M. le président. L’amendement n° 16 rectifié bis, présenté par MM. Dantec, Labbé, Collin, Corbisez, Gold et Guérini, Mme Jouve et M. Requier, est ainsi libellé :
Après l’alinéa 46
Insérer neuf alinéas ainsi rédigés :
…) Après le II de l’article L. 122-1, il est inséré un paragraphe ainsi rédigé :
« … - Lorsqu’un projet, en deçà des seuils fixés, est toutefois susceptible d’avoir des incidences négatives notables sur l’environnement, l’autorité compétente transmet les informations relatives au projet dont elle dispose à l’autorité environnementale qui examine sans délai la nécessité d’une évaluation des incidences sur l’environnement.
« La saisine de l’autorité environnementale est également ouverte :
« - au maître d’ouvrage qui peut transmettre à l’autorité environnementale une demande d’examen au cas par cas ;
« - à toute association agréée au niveau national en application de l’article L. 141-1 qui peut adresser à l’autorité compétente une demande motivée en ce sens ;
« Lorsque le maître d’ouvrage n’est pas à l’origine de la demande, l’autorité compétente l’informe sans délai.

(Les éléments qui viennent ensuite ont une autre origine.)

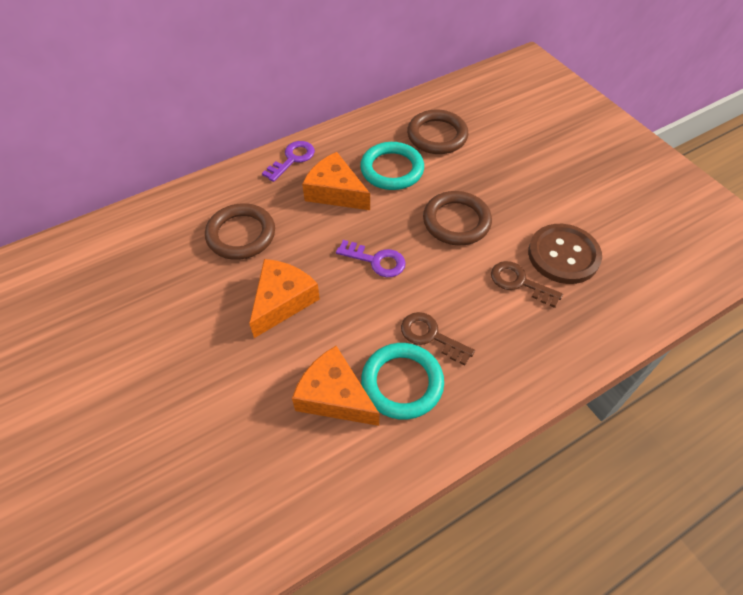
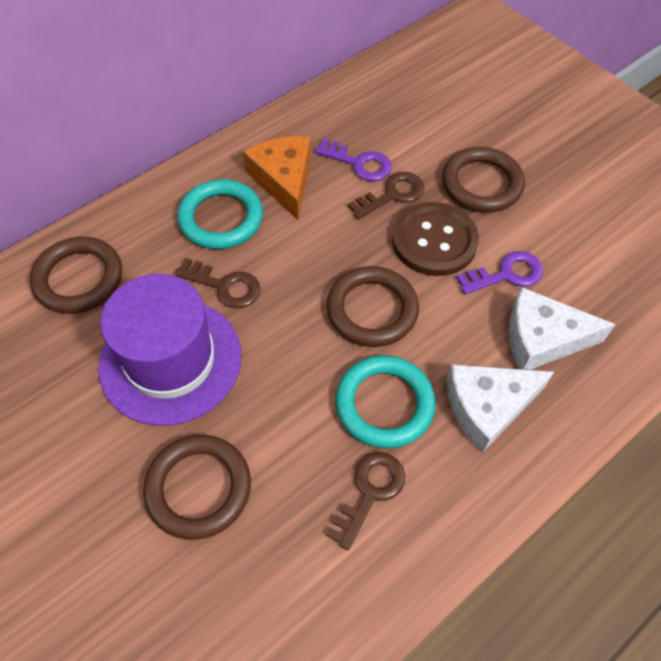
brown key: 2 -> 3
brown ring: 3 -> 4
orange cheese: 3 -> 1
purple hat: 0 -> 1
white cheese: 0 -> 2

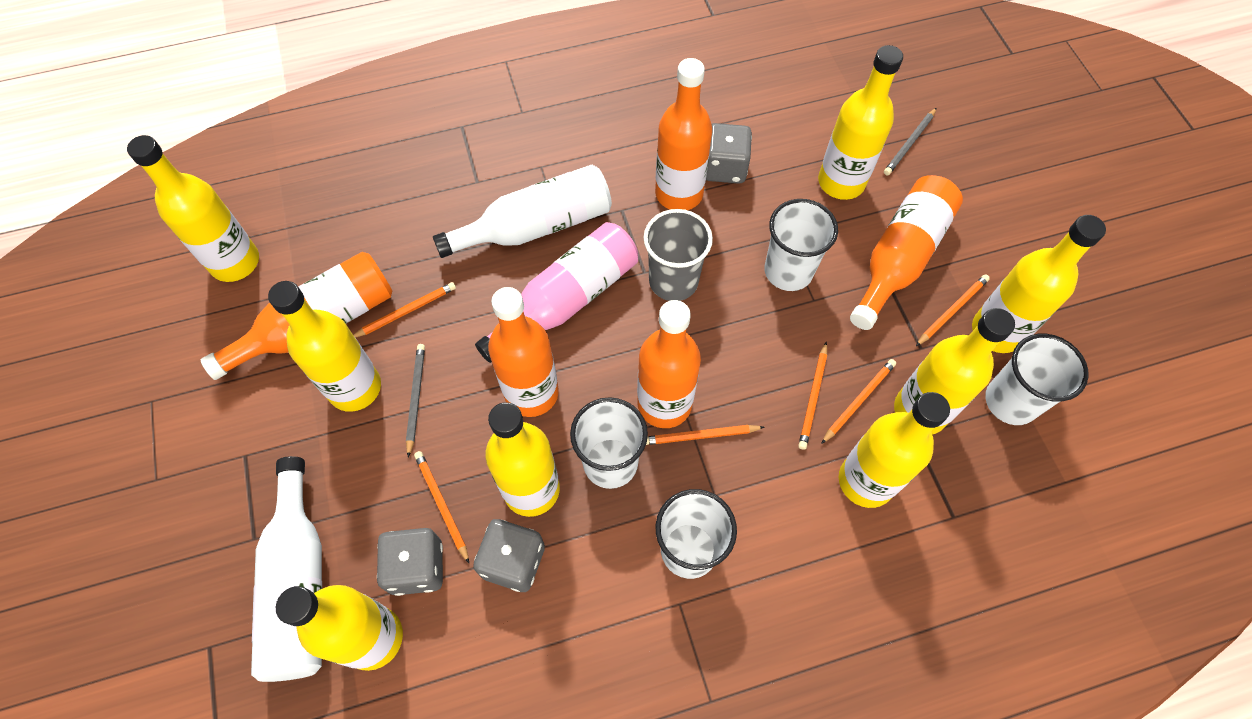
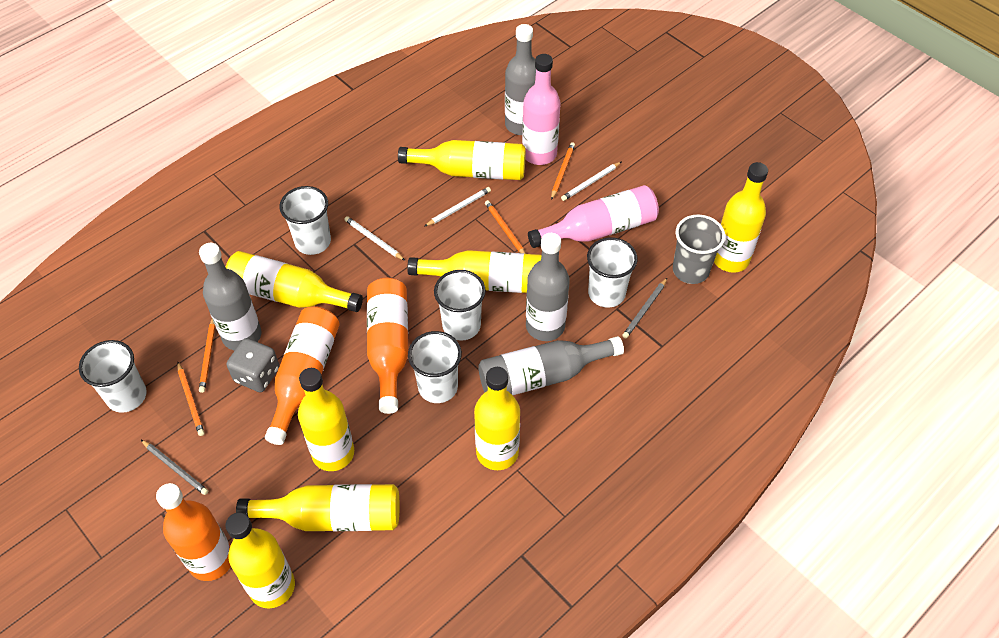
grey bottle: 0 -> 4
grey dice: 3 -> 1
orange bottle: 5 -> 3
orange pencil: 6 -> 4
pink bottle: 1 -> 2
white bottle: 2 -> 0
white cup: 4 -> 5
white pencil: 0 -> 3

« L’absence de réponse de l’autorité compétente, saisie par une association agréée au niveau national en application de l’article L. 141-1 au terme du délai fixé par voie réglementaire vaut rejet de la demande de saisine de l’autorité environnementale.
« L’absence de réponse de l’autorité environnementale au terme du délai fixé par voie réglementaire vaut dispense de réaliser une étude d’impact.
« Les modalités d’application de ce paragraphe sont fixées par voie réglementaire. »
La parole est à M. Ronan Dantec.
M. Ronan Dantec. Monsieur le secrétaire d'État, j’ai la réputation d’être moins « grand soir » et plus réformiste… (Sourires.)
Notre amendement porte cependant, en effet, monsieur le rapporteur, sur le même problème que l’amendement précédent.
Il existe une insécurité juridique, un trou dans la raquette dans les ordonnances, et je veux rappeler la jurisprudence sur ce point de la Cour de justice de l’Union européenne, qui estime, dans son arrêt C-435/09 Commission européenne contre Royaume de Belgique, qu’un « projet de dimension même réduite peut avoir des incidences notables sur l’environnement » et doit, par conséquent, être soumis à l’évaluation environnementale.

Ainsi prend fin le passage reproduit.